毎年ザンビアでの臨床実習を行っている藤田の学生が、山元先生のモバイルクリニックに参加させていただいているということで、今年は是非自分も体験したいと思っておりました。
モバイルクリニック前日には薬のパッキング作業を手伝わせて頂きました。薬は先生がザンビアの薬局で買われたもので、何十種類、何百個の抗菌薬や抗マラリア薬や鎮痛剤や降圧薬など、日本でもよく使われているものやザンビアならではのものが多々ありました。マラリアやHIVの簡易キットの使い方なども教わり、アフリカの医療の現状などが垣間見れる一面でした。薬剤は先生が村の方に無償で配られており、その資金は多くの方々の支援のお金で賄われているとのことでした。
ルアノ地区はザンビアの首都ルサカから4,5時間ほど行った辺境の地にあり、途中の道からはアップダウンの激しい未舗装の悪路を2時間ほど行かなければなりませんでした。これは自分にとっては想像以上のもので、思わず車外の光景を食い入るように見つめていました。目的地までの道の途中には、予め先生が来られるのを知っていた村人が道の横の草むらでずっと待っており、先生も車から降りてすぐに診療を開始されているのに大変驚きました。
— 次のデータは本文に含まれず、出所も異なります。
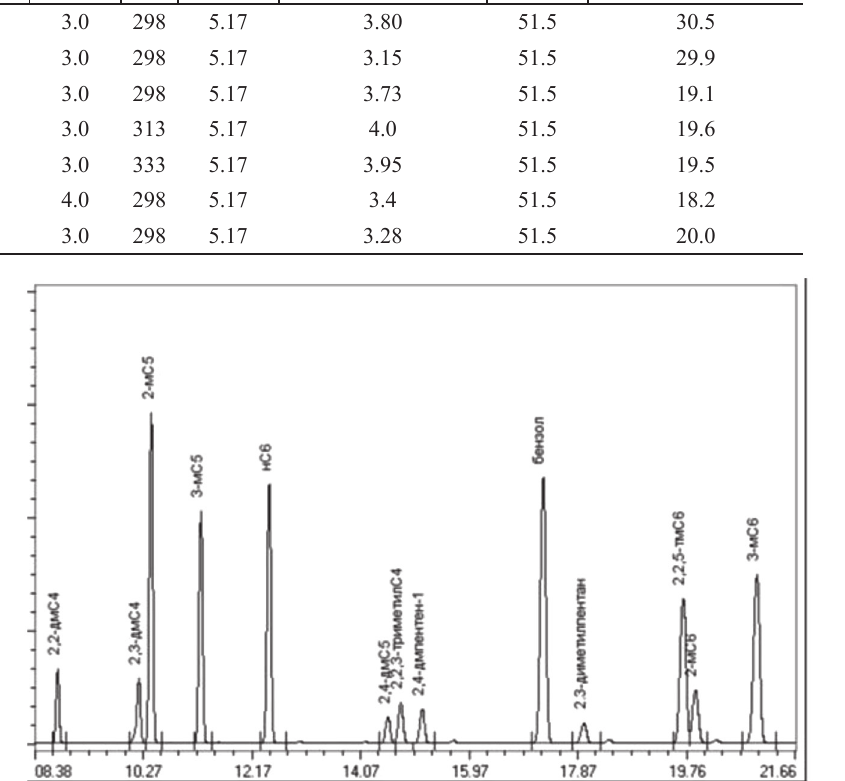
Table 3 – Hydrogenation of “stable catalysate” on the bimetallic catalysts in hexane Catalyst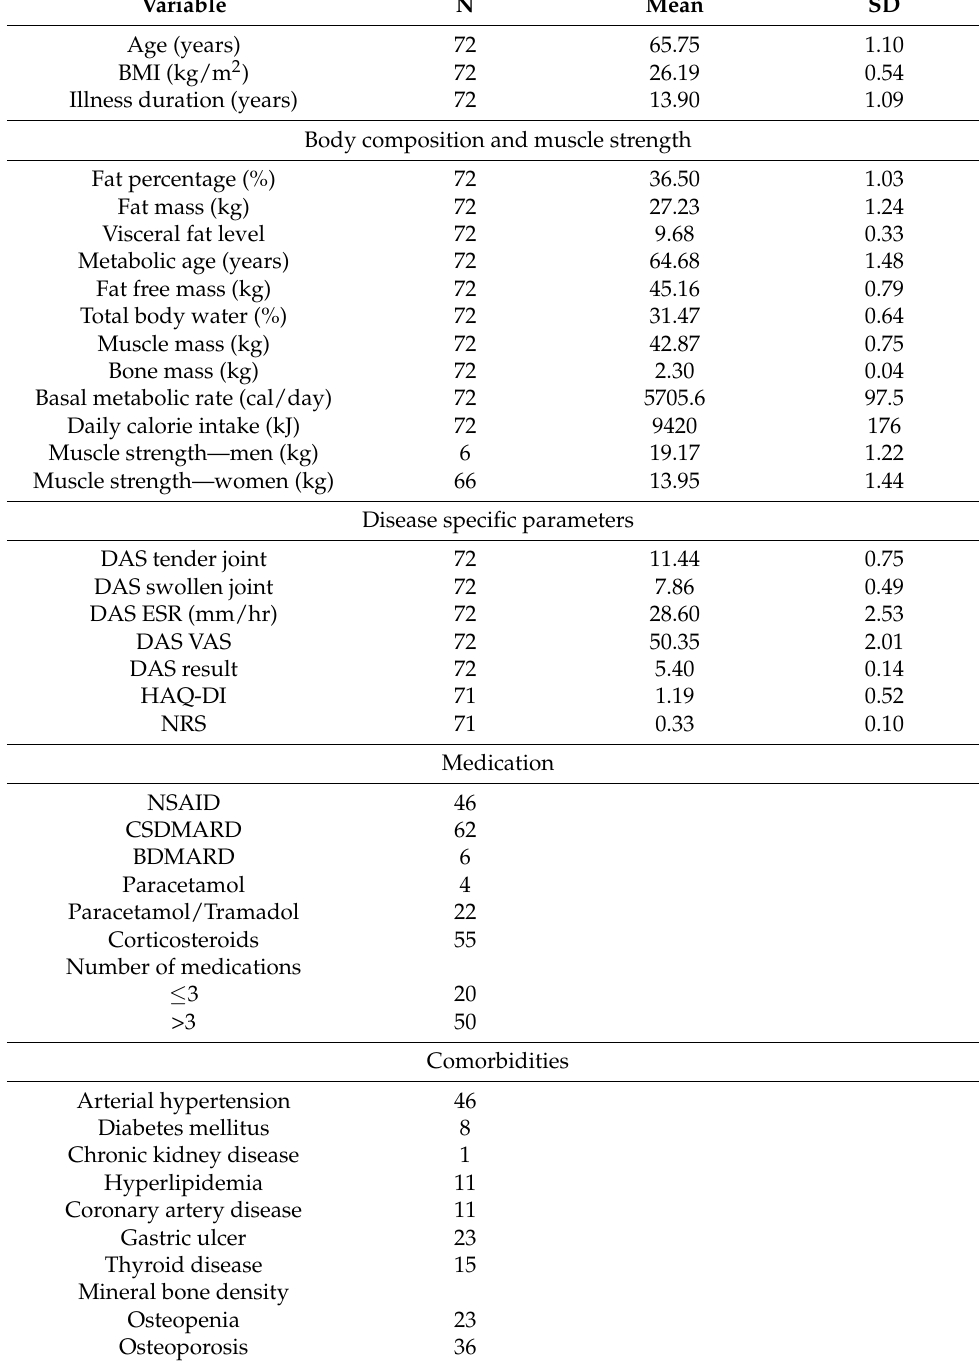
Table 1. Descriptive statistics of measured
ルアノの村では自分たちは村の人の紙カルテの整理や、血圧や体重の測定や、薬剤の配布の補助などを手伝わせてもらいました。紙カルテは8000冊にも及ぶ莫大な数で、先生がいかに村人の方々から信頼され、頼られているのかがよくわかりました。先生の診察の終盤には、自分たちにも何人か村の人の診察を一対一でさせていただきました。現地語を話せる通訳さんを通して英語で問診から身体診察までやらせてもらい、自分たちが考えたプロブレムを実際に先生にも見てもらって、ご指導を頂きました。まだ診療経験が皆無に近い自分たちにはとてもいい経験となり、大変ありがたい実習となりました。
今回の実習では、日本の実習よりもより「命」というものを身近に感じることができ、医師を志すものとしてより深く考えさせられるきっかけとなりました。今回経験したことを大切に、今後もより一層の研鑽を積んでいきたいと思います。本当にありがとうございました。